“Stuart scoffed…”

This is as close as Sims comes to objecting to Stuart’s plan. As noted above (see “…because it had been advertised?” above), I suspect—though I don’t depict it here—that Sims was more comfortable with Stuart’s plan than he lets on. Regardless, it’s worth nothing that even three decades later Sims is taking pains to distance himself from what would have been seen as an ethical violation at the time—and, as will be seen in future chapters, Sims will eventually be censured for precisely this sort of thing in 1870.

SIMS, J. Marion, (1885). The Story of my Life, ed. by H. Marion-Sims. D. Appleton & Co: New York, p. 282.

“…like a card in a game of whist.”

See “…because it had been advertised?” and “Stuart scoffed…,” above. This is exactly what Sims would do—and he would go on to frequently blame Stuart when he was criticized for self-promotion.

“…the American Phrenological Journal.

The journal’s profile of Sims would not be printed for several years.

“J. Marion Sims, M.D., Phrenological Character and Biography,” American Phrenological Journal, Vol. 26, No. 6, December 1857, p. 115.

“Sims had glimpsed presidents…”

SIMS, J. Marion, (1885). The Story of my Life, ed. by H. Marion-Sims. D. Appleton & Co: New York, p. 163.

“Greeley was an abolitionist…”

Greeley served as a congressman from 1847-49, and his run for the presidency in 1872 pretty much killed him.

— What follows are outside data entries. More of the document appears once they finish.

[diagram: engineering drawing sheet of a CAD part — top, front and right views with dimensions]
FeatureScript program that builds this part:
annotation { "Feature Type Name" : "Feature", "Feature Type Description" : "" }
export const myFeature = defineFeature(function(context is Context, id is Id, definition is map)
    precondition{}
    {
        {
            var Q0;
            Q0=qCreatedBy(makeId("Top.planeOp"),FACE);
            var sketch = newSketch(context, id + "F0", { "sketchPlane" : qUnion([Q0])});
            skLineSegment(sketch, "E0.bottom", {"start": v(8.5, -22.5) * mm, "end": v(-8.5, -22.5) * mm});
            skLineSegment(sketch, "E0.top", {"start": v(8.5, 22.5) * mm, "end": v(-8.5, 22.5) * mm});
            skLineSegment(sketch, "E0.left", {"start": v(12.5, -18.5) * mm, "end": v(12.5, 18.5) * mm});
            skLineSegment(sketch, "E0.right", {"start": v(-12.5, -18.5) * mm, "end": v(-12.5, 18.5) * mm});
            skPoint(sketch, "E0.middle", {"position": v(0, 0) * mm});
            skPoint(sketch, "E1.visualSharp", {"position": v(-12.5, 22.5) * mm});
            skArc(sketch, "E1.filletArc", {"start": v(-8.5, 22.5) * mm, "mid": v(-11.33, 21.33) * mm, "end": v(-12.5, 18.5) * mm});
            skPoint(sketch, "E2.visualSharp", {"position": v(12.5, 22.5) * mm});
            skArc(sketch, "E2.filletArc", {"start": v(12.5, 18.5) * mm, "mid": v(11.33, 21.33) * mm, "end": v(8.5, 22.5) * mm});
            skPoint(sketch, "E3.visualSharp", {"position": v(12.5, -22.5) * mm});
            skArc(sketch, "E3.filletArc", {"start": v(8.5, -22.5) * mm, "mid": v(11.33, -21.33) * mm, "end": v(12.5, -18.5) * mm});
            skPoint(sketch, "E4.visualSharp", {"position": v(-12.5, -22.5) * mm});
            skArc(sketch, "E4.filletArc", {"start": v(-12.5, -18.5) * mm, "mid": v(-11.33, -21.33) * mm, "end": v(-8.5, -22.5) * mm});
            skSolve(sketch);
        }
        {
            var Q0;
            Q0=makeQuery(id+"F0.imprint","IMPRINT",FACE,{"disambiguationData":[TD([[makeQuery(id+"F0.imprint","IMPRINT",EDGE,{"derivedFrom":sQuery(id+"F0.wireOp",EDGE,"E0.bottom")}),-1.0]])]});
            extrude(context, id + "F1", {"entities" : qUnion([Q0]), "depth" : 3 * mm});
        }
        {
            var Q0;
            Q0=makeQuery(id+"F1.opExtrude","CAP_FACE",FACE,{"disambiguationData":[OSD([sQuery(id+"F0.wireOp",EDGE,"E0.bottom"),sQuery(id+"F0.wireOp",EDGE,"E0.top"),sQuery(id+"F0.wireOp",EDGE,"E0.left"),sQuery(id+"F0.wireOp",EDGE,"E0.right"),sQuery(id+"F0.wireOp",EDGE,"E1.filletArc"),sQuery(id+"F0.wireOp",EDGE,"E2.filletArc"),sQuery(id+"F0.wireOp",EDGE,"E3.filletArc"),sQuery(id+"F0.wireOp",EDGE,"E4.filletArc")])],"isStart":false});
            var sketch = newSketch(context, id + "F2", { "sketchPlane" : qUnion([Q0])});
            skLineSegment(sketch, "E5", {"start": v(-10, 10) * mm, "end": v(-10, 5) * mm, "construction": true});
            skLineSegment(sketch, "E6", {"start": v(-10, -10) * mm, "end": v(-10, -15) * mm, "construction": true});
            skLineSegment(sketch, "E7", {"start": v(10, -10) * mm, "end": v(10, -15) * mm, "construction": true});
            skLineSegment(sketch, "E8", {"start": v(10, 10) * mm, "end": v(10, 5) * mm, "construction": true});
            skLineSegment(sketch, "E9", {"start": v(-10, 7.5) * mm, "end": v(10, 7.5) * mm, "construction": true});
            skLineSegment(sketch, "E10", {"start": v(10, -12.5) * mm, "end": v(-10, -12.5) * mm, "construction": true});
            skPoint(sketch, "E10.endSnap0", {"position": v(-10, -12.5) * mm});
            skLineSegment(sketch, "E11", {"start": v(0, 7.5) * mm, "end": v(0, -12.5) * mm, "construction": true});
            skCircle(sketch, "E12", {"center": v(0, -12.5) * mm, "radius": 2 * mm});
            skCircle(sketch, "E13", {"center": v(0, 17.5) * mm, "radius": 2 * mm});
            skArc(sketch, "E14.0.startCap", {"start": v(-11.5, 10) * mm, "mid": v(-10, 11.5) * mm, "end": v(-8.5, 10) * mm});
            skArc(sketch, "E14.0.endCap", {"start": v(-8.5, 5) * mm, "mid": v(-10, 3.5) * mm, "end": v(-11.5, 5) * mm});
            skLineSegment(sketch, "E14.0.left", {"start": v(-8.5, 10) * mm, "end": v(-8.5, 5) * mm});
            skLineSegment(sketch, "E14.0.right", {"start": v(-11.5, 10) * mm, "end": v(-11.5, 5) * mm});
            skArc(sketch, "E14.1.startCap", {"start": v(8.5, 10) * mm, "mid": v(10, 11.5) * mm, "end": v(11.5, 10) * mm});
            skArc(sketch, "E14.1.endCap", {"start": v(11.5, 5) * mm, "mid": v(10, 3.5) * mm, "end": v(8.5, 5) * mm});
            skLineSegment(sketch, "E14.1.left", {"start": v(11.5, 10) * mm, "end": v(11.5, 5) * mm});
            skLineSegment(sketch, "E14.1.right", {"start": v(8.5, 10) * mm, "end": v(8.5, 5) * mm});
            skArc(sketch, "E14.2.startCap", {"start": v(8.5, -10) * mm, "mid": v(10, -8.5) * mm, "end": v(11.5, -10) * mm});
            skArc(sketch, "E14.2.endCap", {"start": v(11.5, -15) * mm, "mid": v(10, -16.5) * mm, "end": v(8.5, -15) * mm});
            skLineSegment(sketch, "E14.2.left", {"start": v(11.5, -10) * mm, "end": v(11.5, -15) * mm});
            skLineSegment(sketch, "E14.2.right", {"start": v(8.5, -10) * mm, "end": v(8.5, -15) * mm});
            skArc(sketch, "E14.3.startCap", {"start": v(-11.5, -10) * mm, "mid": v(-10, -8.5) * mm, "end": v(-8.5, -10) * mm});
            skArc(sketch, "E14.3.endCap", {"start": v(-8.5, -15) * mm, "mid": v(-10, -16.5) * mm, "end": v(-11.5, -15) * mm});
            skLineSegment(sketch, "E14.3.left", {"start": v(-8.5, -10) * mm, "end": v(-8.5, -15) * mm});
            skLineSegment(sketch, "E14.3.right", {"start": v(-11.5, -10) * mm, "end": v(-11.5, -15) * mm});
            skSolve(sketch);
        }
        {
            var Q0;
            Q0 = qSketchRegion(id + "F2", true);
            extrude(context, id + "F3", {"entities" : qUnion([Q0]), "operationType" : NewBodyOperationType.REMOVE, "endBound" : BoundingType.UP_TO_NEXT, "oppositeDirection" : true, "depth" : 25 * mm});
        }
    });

https://www.britannica.com/biography/Horace-Greeley

https://history.house.gov/People/Listing/G/GREELEY,-Horace-(G000405)/

“…steered clear of the subject of slavery.”

Neither Sims nor Stuart commented on whatever instructions Stuart might have offered Sims as they met the leading figures of the city’s newspapers, but it seems likely that Stuart would have warned Sims away from topics that would have upended their plans. Also, it seems unlikely that Greeley would have been willing to run an advertisement for Sims if he’d know that Sims experimented on enslaved women.

“…shown at once into Greeley’s office…”

I have riffed on, but not strayed from the spirit, of Sims’s abbreviated account of this meeting.

SIMS, J. Marion, (1885). The Story of my Life, ed. by H. Marion-Sims. D. Appleton & Co: New York, p. 282.